Re: mapreduce ItemSimilarity input optimization

Pat Ferrel Tue, 19 Aug 2014 07:02:52 -0700

That sounds much better.

Do you have metadata like product category? Electronics vs. home appliance? One 
easy thing to do if you have categories in your catalog is filter by the same 
category as the item being viewed.


BTW it sounds like you have an emon
On Aug 19, 2014, at 12:53 AM, Serega Sheypak <serega.shey...@gmail.com> wrote:

Hi, I 've used LLR with properties you've suggested.
Right now I have a trouble.
A trouble:
Water heat device (
http://www.vasko.ru/upload/iblock/58a/58ac7efe640a551f00bec156601e9035.jpg)
is recommedned for iPhone. And it has one of the highest score.
good things:
iPhone cases (
https://www.apple.com/euro/iphone/c/generic/accessories/images/accessories_iphone_5s_case_colors.jpg)
are recommedned for iPhone, It's good
Other smartphones are recommended to iPhone, it's good
Other iPhones are recommedned to iPhone. It's good. 16GB recommended to
32GB, e.t.c.

What could be a reason for recommending "Water heat device " to iPhone?
iPhone is one of the most popular item. There should be a lot of people
viewing iPhone with "Water heat device "?



2014-08-18 20:15 GMT+04:00 Pat Ferrel <pat.fer...@gmail.com>:

> Oh, and as to using different algorithms, this is an “ensemble” method. In
> the paper they are talking about using widely differing algorithms like ALS
> + Cooccurrence + … This technique was used to win the Netflix prize but in
> practice the improvements may be to small to warrant running multiple
> pipelines. In any case it isn’t the first improvement you may want to try.
> For instance your UI will have a drastic effect on how well you recs do,
> and there are other much easier techniques that we can talk about once you
> get the basics working.
> 
> 
> On Aug 18, 2014, at 9:04 AM, Pat Ferrel <pat.fer...@gmail.com> wrote:
> 
> When beginning to use a recommender from Mahout I always suggest you start
> from the defaults. These often give the best results—then tune afterwards
> to improve.
> 
> Your intuition is correct that multiple actions can be used to improve
> results but get the basics working first. The easiest way to use multiple
> actions is to use spark-itemsimilarity so since you are using mapreduce for
> now, just use one action.
> 
> I would not try to combine the results from two similarity measures there
> is no benefit since LLR is better than any of them, at least I’ve never
> seen it loose. Below is my experience with trying many of the similarity
> metrics on exactly the same data. I did cross-validation with precision
> (MAP, mean average precision). LLR wins in other cases I’ve tried too. So
> LLR is the only method presently used in the Spark version of
> itemsimilarity.

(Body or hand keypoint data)

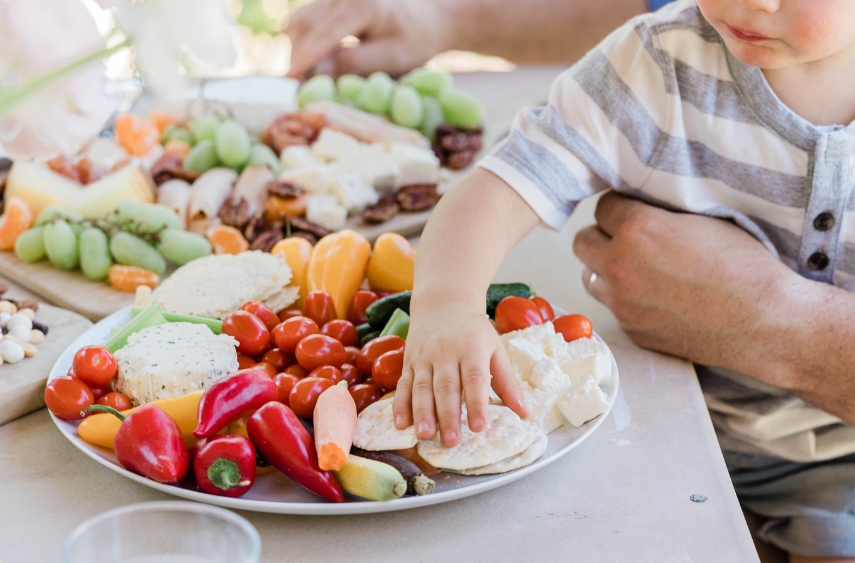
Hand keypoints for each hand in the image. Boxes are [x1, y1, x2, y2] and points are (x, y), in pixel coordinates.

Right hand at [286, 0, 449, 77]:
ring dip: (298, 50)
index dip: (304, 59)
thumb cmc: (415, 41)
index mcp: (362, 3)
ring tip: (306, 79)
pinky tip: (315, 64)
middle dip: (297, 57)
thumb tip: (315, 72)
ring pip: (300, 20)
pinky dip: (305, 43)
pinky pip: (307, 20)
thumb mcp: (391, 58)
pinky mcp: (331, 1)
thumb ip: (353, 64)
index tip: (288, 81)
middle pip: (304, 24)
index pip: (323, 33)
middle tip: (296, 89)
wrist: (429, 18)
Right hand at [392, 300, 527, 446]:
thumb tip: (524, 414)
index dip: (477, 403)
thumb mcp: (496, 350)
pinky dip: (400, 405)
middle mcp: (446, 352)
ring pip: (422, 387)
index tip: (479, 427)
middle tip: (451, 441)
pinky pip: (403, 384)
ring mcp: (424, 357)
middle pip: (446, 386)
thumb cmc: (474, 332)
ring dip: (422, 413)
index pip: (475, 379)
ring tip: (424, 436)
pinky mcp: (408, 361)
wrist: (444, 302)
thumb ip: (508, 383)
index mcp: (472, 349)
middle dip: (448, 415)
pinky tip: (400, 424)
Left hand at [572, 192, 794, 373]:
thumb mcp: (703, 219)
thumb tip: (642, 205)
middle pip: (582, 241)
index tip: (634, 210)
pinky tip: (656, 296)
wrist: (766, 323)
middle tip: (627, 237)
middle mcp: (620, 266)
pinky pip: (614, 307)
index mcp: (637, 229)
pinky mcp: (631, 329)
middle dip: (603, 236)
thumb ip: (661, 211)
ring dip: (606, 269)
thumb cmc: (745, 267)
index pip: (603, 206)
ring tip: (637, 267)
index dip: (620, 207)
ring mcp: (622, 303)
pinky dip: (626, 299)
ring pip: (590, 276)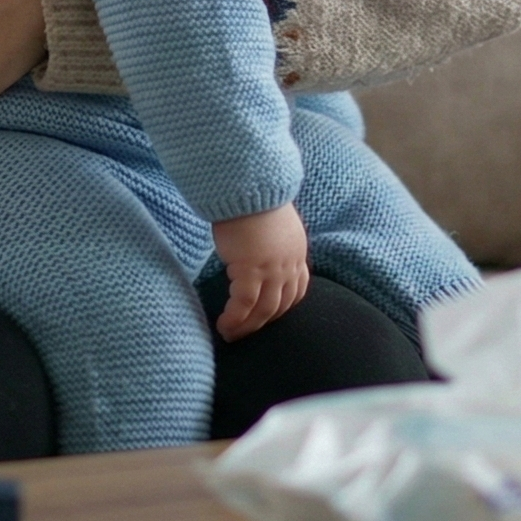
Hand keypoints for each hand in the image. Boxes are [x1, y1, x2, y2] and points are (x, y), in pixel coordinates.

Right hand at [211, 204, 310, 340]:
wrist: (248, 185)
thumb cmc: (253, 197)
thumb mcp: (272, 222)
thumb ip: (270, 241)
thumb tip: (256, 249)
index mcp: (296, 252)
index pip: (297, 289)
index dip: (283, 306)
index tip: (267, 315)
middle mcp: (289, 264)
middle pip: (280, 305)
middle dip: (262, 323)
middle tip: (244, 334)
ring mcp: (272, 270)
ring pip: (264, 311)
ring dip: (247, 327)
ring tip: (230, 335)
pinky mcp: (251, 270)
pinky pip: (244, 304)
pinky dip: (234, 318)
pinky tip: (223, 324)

--

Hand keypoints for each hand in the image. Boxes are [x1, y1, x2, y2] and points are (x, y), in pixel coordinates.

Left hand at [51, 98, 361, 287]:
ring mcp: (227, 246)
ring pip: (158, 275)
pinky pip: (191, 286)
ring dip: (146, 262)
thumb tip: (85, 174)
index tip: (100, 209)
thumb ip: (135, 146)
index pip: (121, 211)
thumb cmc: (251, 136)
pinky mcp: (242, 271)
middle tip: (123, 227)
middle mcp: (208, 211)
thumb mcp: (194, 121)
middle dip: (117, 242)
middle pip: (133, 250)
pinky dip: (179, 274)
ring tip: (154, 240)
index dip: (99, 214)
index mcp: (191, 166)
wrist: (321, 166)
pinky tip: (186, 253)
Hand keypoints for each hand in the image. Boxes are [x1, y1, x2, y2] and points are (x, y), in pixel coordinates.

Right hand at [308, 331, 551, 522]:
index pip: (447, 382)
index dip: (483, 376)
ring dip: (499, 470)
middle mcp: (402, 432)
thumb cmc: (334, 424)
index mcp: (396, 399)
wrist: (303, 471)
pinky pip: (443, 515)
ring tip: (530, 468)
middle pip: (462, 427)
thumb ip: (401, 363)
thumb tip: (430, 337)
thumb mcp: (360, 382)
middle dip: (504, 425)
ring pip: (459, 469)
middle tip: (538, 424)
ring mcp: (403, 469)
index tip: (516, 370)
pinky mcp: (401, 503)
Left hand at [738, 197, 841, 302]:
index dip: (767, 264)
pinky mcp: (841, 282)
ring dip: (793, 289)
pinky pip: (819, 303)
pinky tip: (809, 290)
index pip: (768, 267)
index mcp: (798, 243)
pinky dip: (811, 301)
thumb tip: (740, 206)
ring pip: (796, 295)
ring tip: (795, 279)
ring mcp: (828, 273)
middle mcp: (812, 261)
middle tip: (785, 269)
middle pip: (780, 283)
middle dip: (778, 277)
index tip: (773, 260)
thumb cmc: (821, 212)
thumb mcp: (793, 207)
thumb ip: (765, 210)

...

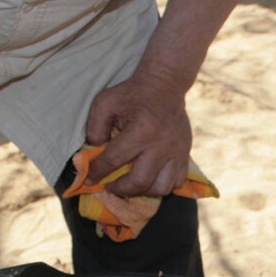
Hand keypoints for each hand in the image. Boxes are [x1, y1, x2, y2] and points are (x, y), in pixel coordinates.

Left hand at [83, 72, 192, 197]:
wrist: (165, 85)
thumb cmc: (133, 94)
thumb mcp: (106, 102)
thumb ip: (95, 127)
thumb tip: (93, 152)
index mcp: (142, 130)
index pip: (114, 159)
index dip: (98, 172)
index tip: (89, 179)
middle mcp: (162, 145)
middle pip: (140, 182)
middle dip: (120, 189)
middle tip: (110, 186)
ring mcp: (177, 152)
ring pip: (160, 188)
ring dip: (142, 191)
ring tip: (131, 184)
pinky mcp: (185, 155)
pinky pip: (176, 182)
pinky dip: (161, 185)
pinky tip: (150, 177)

**Questions to answer**.
1) Answer these questions from the Mahout thread:
(a) What kind of catalog metadata does Pat Ferrel suggest filtering recommendations by?
(b) Which item is recommended for iPhone with one of the highest scores?
(c) What measure did Pat Ferrel use for cross-validation when comparing similarity metrics?
2) Pick up the Mahout thread where it stops and write what comes next.

**Results**.
1)
(a) Product category, filtering by the same category as the item being viewed.
(b) A water heat device.
(c) Precision, specifically MAP (mean average precision).

2)
> 
> <map-comparison.xlsx 2014-08-18 08-50-44 2014-08-18 08-51-53.jpeg>
> 
> If you still get weird results double check your ID mapping. Run a small
> bit of data through and spot check the mapping by hand.
> 
> At some point you will want to create a cross-validation test. This is
> good as a sort of integration sanity check when making changes to the
> recommender. You run cross-validation using standard test data to see if
> the score changes drastically between releases. Big changes may indicate a
> bug. At the beginning it will help you tune as in the case above where it
> helped decide on LLR.
> 
> 
> 
> On Aug 18, 2014, at 1:43 AM, Serega Sheypak <serega.shey...@gmail.com>
> wrote:
> 
> Thank you very much. I'll do what you are sayning in bullets 1...5 and try
> again.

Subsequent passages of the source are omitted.